3. Bij ministeriële regeling worden voorschriften vastgesteld betreffende inrichting, plaatsing, kleur, afmeting en materiaal van verkeerstekens en onderborden.
1. De plaatsing of verwijdering van de bij algemene maatregel van bestuur aangewezen verkeerstekens, en onderborden voor zover daardoor een gebod of verbod ontstaat of wordt gewijzigd, geschiedt krachtens een verkeersbesluit.
2. Maatregelen op of aan de weg tot wijziging van de inrichting van de weg of tot het aanbrengen of verwijderen van voorzieningen ter regeling van het verkeer geschieden krachtens een verkeersbesluit
Besluit administratieve bepalingen inzake het wegverkeer (BAWB)
Artikel 12
De plaatsing of verwijdering van de hierna genoemde verkeerstekens moet geschieden krachtens een verkeersbesluit:
I de borden die zijn opgenomen in de hoofdstukken A tot en met G van bijlage 1, behorende bij het RVV 1990, uitgezonderd de borden C22 en E9, alsmede de borden E4, E12 en E13 tenzij onder deze verkeersborden een onderbord als bedoeld in artikel 8, tweede lid, onderdeel d, wordt aangebracht, dan wel toepassing wordt gegeven aan artikel 8, derde lid;
II (…);
Artikel 21
De motivering van het verkeersbesluit vermeldt in ieder geval welke doelstelling of doelstellingen met het verkeersbesluit worden beoogd.
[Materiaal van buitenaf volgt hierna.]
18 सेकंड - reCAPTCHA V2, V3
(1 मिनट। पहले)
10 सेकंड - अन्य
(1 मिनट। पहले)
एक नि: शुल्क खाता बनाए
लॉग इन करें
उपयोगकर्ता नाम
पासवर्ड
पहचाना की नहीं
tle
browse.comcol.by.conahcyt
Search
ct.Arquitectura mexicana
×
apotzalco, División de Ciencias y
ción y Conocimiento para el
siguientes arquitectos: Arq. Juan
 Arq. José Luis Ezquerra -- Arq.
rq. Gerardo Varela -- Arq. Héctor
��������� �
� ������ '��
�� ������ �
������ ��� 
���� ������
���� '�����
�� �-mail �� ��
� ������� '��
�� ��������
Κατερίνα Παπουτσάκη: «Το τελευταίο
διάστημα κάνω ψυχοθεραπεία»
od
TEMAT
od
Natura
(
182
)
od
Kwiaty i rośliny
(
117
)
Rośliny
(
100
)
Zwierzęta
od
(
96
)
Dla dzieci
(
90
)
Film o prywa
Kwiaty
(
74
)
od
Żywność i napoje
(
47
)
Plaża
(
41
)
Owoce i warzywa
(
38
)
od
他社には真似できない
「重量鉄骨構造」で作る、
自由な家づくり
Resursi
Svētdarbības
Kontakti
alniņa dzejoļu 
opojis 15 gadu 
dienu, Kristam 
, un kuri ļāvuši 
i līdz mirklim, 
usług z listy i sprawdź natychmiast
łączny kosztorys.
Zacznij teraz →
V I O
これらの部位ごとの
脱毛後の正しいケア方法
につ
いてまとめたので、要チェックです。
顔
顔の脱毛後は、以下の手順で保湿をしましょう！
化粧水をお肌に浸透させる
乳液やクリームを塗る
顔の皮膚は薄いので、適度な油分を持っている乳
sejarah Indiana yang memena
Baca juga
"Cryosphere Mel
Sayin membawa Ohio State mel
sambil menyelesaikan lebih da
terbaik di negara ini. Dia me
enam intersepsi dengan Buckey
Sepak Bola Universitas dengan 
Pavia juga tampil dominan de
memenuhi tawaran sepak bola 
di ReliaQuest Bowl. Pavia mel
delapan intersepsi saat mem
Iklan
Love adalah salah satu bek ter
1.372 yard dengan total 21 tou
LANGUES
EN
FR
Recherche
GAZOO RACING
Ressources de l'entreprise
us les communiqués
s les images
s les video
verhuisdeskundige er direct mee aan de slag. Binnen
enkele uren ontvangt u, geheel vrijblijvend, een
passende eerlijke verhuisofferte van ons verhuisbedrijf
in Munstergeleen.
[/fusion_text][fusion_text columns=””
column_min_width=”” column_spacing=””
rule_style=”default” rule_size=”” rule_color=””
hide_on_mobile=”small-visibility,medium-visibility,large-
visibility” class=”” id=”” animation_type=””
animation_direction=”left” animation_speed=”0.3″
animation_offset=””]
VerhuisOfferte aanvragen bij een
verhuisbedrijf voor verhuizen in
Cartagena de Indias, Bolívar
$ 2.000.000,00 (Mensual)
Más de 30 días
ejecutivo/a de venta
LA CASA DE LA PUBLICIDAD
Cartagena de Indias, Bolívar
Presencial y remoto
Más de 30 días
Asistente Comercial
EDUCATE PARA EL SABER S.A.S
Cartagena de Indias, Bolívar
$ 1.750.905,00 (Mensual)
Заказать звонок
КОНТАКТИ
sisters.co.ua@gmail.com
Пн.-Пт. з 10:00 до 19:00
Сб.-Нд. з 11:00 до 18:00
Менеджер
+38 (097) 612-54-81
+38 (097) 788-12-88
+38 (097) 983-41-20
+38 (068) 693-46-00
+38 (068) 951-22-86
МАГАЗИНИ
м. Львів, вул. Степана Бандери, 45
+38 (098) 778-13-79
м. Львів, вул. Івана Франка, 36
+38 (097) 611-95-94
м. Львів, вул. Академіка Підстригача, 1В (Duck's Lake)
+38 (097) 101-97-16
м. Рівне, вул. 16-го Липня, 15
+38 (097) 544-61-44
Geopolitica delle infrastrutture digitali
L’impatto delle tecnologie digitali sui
Daarbij wordt aangegeven welke van de in artikel 2, eerste en tweede lid, van de wet genoemde belangen ten grondslag liggen aan het verkeersbesluit. Indien tevens andere van de in artikel 2, eerste en tweede lid, van de wet genoemde belangen in het geding zijn, wordt voorts aangegeven op welke wijze de belangen tegen elkaar zijn afgewogen.
Artikel 24
Verkeersbesluiten worden genomen na overleg met:
Artikel 27
Verkeersbesluiten als bedoeld in artikel 15, tweede lid, van de wet treden in werking met ingang van de dag, nadat een termijn van zes weken na de dag waarop het besluit is bekend gemaakt, is verstreken.
De bijlage van het Programma van Eisen (PvE)1 Uitbreiding- en realisatieproces openbare laadinfrastructuur
3 Voorwaarden en afwegingen plaatsing Oplaadobject
Naast de criteria voor het indienen van een geldig uitbreidingsverzoek worden bij de uitbreiding van het openbare Laadnetwerk bepaalde afwegingen meegewogen in het besluit tot plaatsing van een nieuw Oplaadobject over te gaan. Dit betreft 4 afwegingen, waarin, onder meer, wordt meegewogen of er Oplaadobjecten voorhanden zijn binnen een straal van 250 meter van het adres van de indiener van het uitbreidingsverzoek.
4 Voorwaarden locatiekeuze Oplaadobject
Het Oplaadobject wordt geplaatst bij twee parkeerplaatsen. Bij het bepalen van een nieuwe Oplaadlocatie wordt rekening gehouden met bijvoorbeeld, maar niet uitsluitend:
1. Het voorkomen van (onnodige) wegopbrekingen (kabels en leidingen KLIC/pre-check).
5. Het voorkomen van beschadiging van boomwortels en bomen.
7. Locatiekeuze niet in de directe nabijheid van andere objecten in de openbare ruimte zoals fietsenrekken, vuilcontainers, bomen en straatmeubilair.
11. Het Oplaadobject wordt bij voorkeur iet geplaatst voor de deur of het raam van een woonhuis.
16. Het Oplaadobject wordt ten minste 2 meter van een boom geplaatst en niet tussen het struikgewas of (boom)wortels.
N.B. Bovenstaande voorwaarden kunnen gedurende de looptijd van de overeenkomst worden gewijzigd door de Concessieverlener.